=== SUPPLIED PASSAGE ===
The training algorithm for the proposed scheme is an EKF algorithm as proposed in [38], which was proven to be reliable for many applications using multilayer and recurrent neural networks [35,38,41]. Control scheme of the training is depicted in Figure 5. The training of this neuron is performed by an online supervised scheme in which the desired response is the desired trajectory, this is the reason such an error is the one considered for the training, which is going to train the neuron to give control signal such as the trajectory error is minimized.

The EKF training algorithm is given by Equations (10)– (12) [43].

$$\begin{array}{ccc}\hfill \mathbf{K}\left(k\right)& =& \mathbf{P}\left(k\right)\mathbf{H}\left(k\right){\left[\mathbf{R}\left(k\right)+{\mathbf{H}}^{\top }\left(k\right)\mathbf{P}\left(k\right)\mathbf{H}\left(k\right)\right]}^{-1}\hfill \end{array}$$

(10)

$$\begin{array}{ccc}\hfill \omega \left(k+1\right)& =& \omega \left(k\right)+\eta \mathbf{K}\left(k\right)\mathbf{e}\left(k\right)\hfill \end{array}$$

(11)

$$\begin{array}{ccc}\hfill \mathbf{P}\left(k+1\right)& =& \mathbf{P}\left(k\right)-\mathbf{K}\left(k\right){\mathbf{H}}^{\top }\left(k\right)\mathbf{P}\left(k\right)+\mathbf{Q}\left(k\right)\hfill \end{array}$$

(12)

$${\mathbf{H}}_j\left(k\right)=\left[\frac{\partial u\left(k\right)}{\partial {\omega }_j\left(k\right)}\right]=\left[\frac{\partial u\left(k\right)}{\partial v\left(k\right)}\frac{\partial v\left(k\right)}{\partial {\omega }_j\left(k\right)}\right]=\alpha {sech}^2\left(v\left(k\right)\right)x_j\left(k\right)$$

(13)

where $\omega \in {\mathbb{R}}^3$ is the weight vector, $\mathbf{K}\in {\mathbb{R}}^{3\times 1}$ is the Kalman gain vector, $\mathbf{P}\in {\mathbb{R}}^{3\times 3}$, $\mathbf{Q}\in {\mathbb{R}}^{3\times 3}$, and $\mathbf{R}\in {\mathbb{R}}^{1\times 1}$ are covariance matrices of weight estimation error, estimation noise, and error noise, respectively. $\eta \in \mathbb{R}$ is the Kalman filter learning rate, and $\mathbf{H}\in {\mathbb{R}}^{3\times 1}$ is a matrix whose entries ${\mathbf{H}}_j$ are the derivative of the neural network output with respect to each weight Equation (13), $u\in \mathbb{R}$ is the neuron output, the error $\mathbf{e}\in \mathbb{R}$ is defined as the difference between the desired output and the neuron output (2) [43].

The training objective is to have a set of weight $\omega$ such as the signal u minimizes the error between the desired reference and the system output in (2). In the EKF algorithm, the learning rate $\eta$ is a scalar. However, it is proposed to use $\eta \in {\mathbb{R}}^{3\times 1}$ to provide a learning rate to adjust each weight ${\omega }_i$ independently with ${\eta }_i$, respectively. Finally, the proposed neuron PID controller trained with the Extended Kalman Filter algorithm is called EKF-SNPID. A brief description of the proposed approach is given in the flowchart of Figure 6.
===
» CHALLENGES:
(A) In the passage on EKF training of the neuron controller, take the stretch from "The training objective" through "of Figure 6." and give it again with "learning rate" swapped for "step size".
(B) In the passage on EKF training of the neuron controller, what name is given to the proposed neuron PID controller trained with the Extended Kalman Filter algorithm?
(C) Write what comes next in the passage on EKF training of the neuron PID controller, starting after its last sentence.
The lines play no part in this work.
=== SOURCE EXCERPT ===
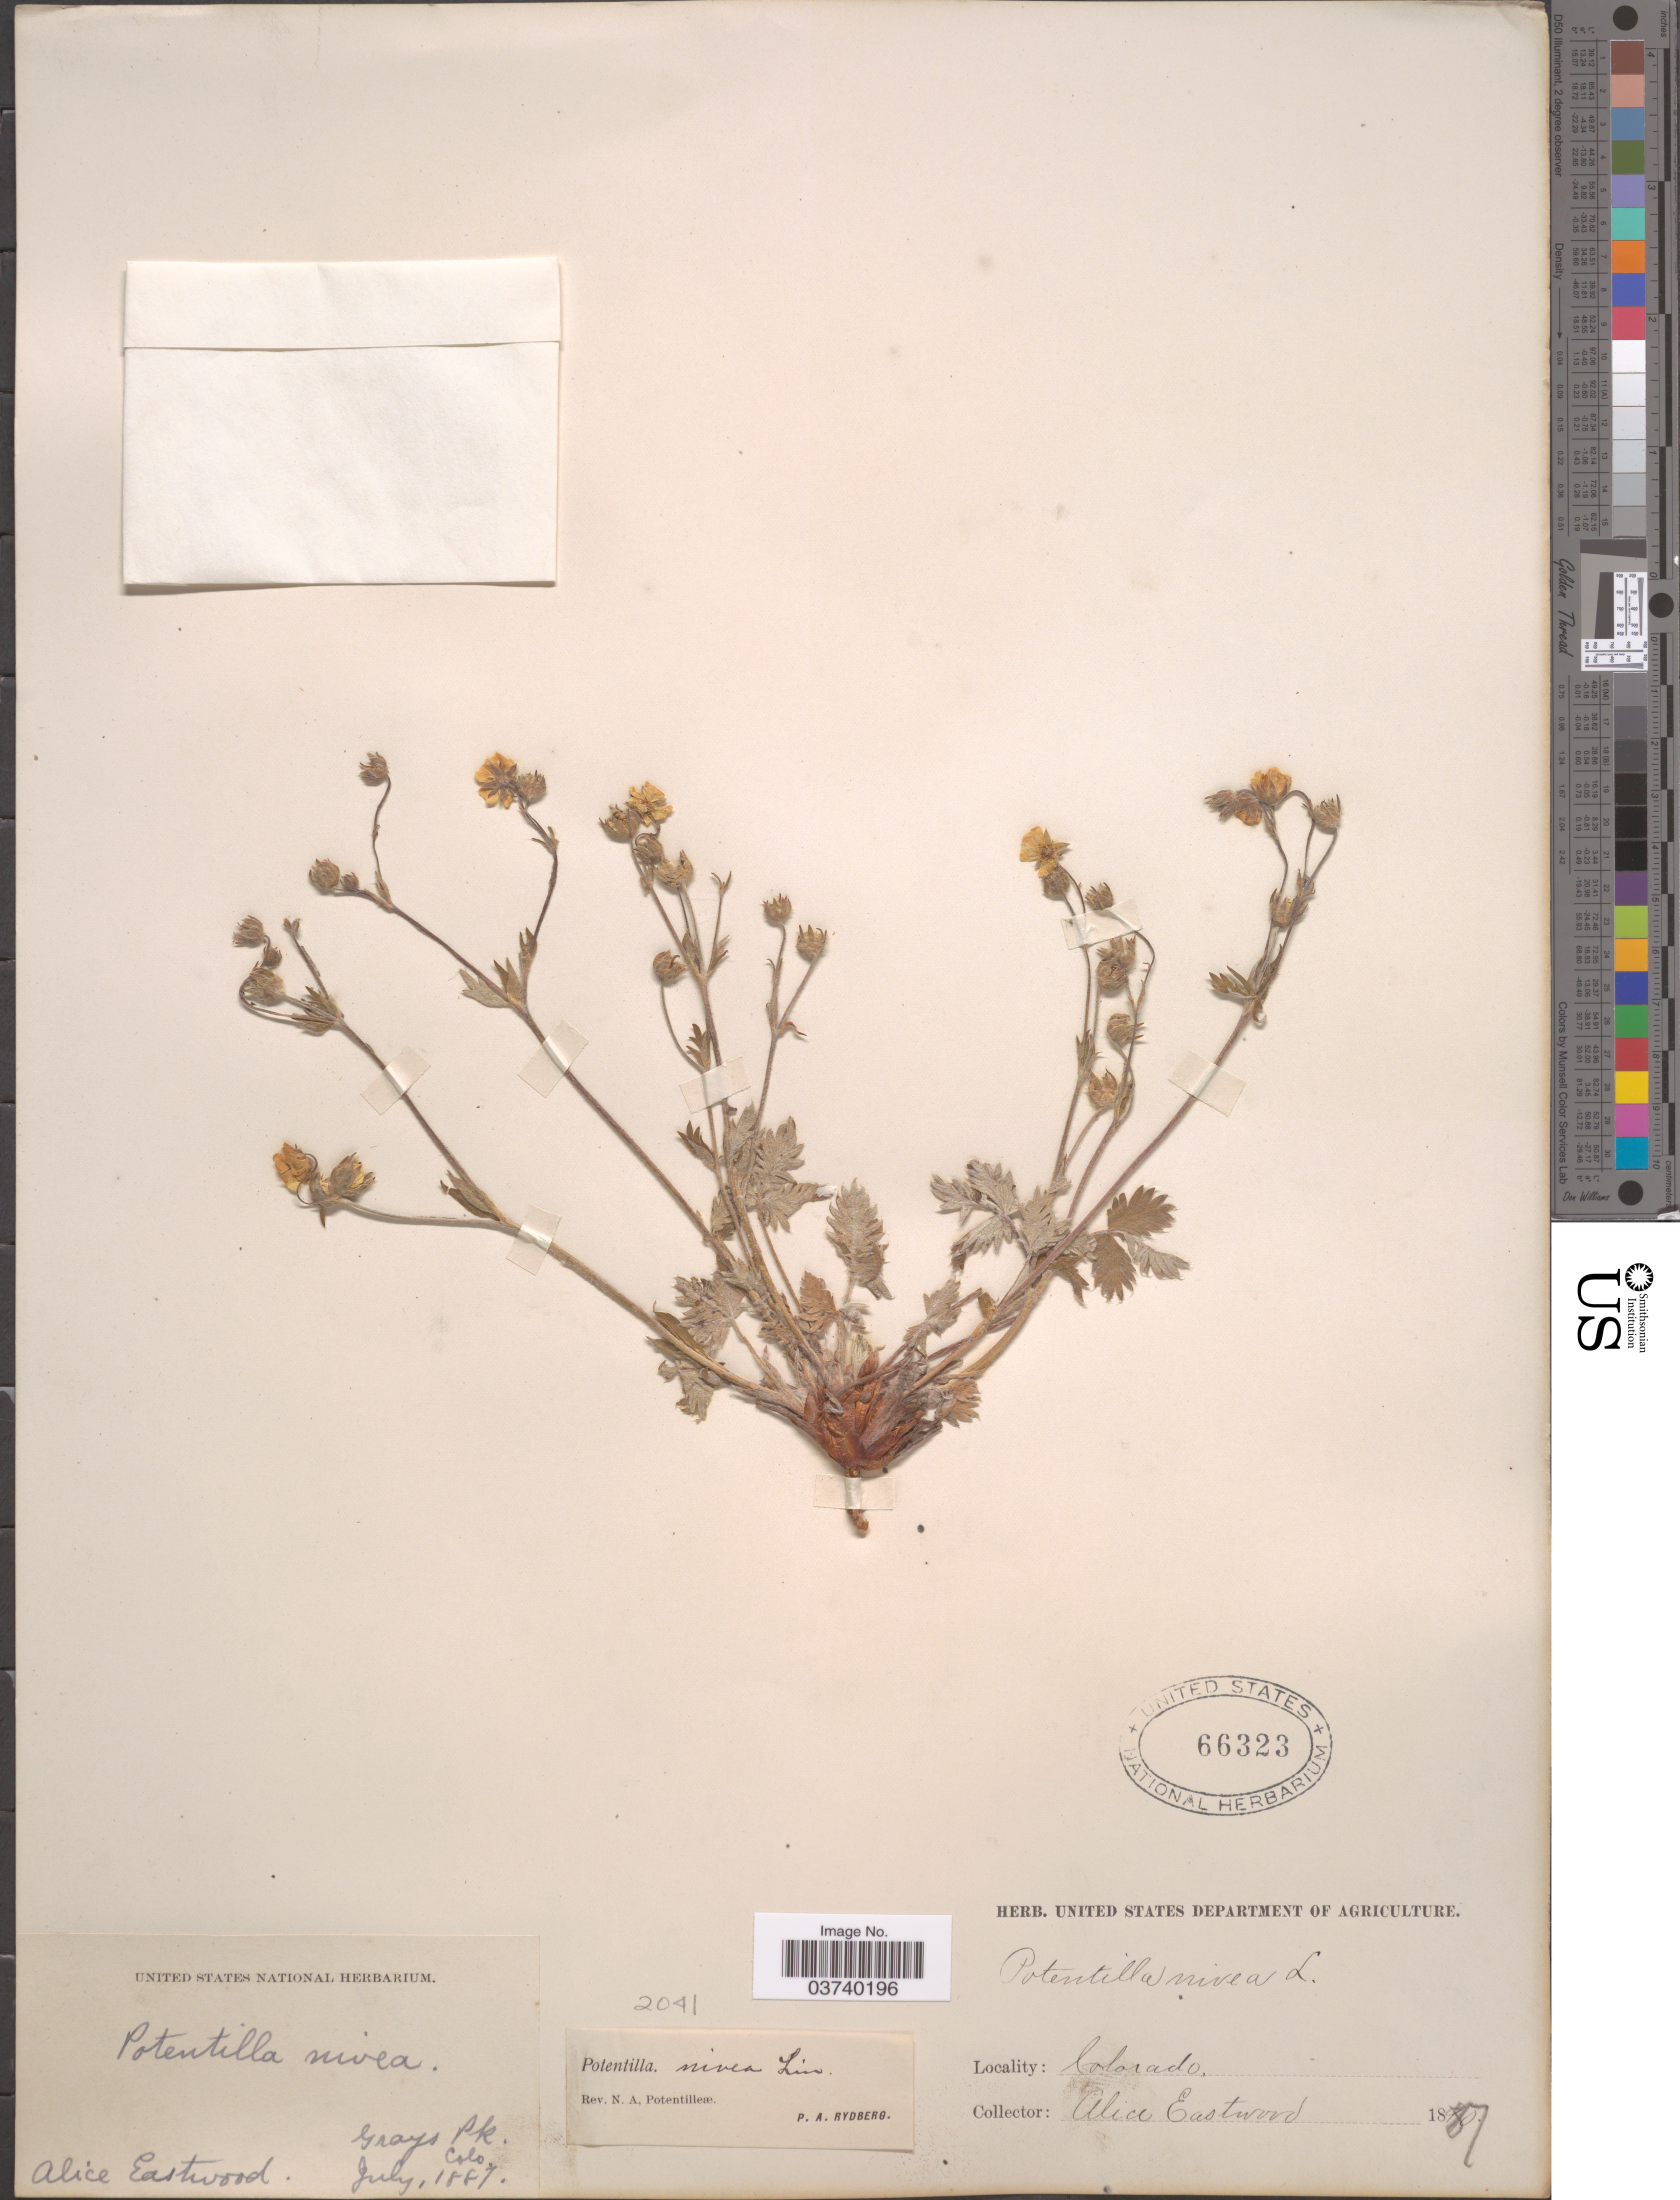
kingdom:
===
» ANSWERS TO EACH TASK:
(A)
The training objective is to have a set of weight $\omega$ such as the signal u minimizes the error between the desired reference and the system output in (2). In the EKF algorithm, the step size $\eta$ is a scalar. However, it is proposed to use $\eta \in {\mathbb{R}}^{3\times 1}$ to provide a step size to adjust each weight ${\omega }_i$ independently with ${\eta }_i$, respectively. Finally, the proposed neuron PID controller trained with the Extended Kalman Filter algorithm is called EKF-SNPID. A brief description of the proposed approach is given in the flowchart of Figure 6.

(B) EKF-SNPID

(C)
3. Implementation of the Adaptive Neuron PID Controller for an Omnidirectional Mobile Robot

Omnidirectional mobile robots were used in many robotic applications due to their movement capabilities, which allow them simultaneously to move towards any position and reach any desired orientation [46,47,48,49]. In contrast to the limit movement capabilities of a conventional mobile robot with two or four wheels due to their nonholonomic kinematics constraints [50]. In this work, the proposed single neuron PID controller is to make an omnidirectional mobile robot reach a desired position and orientation; for this case, the control computes velocities.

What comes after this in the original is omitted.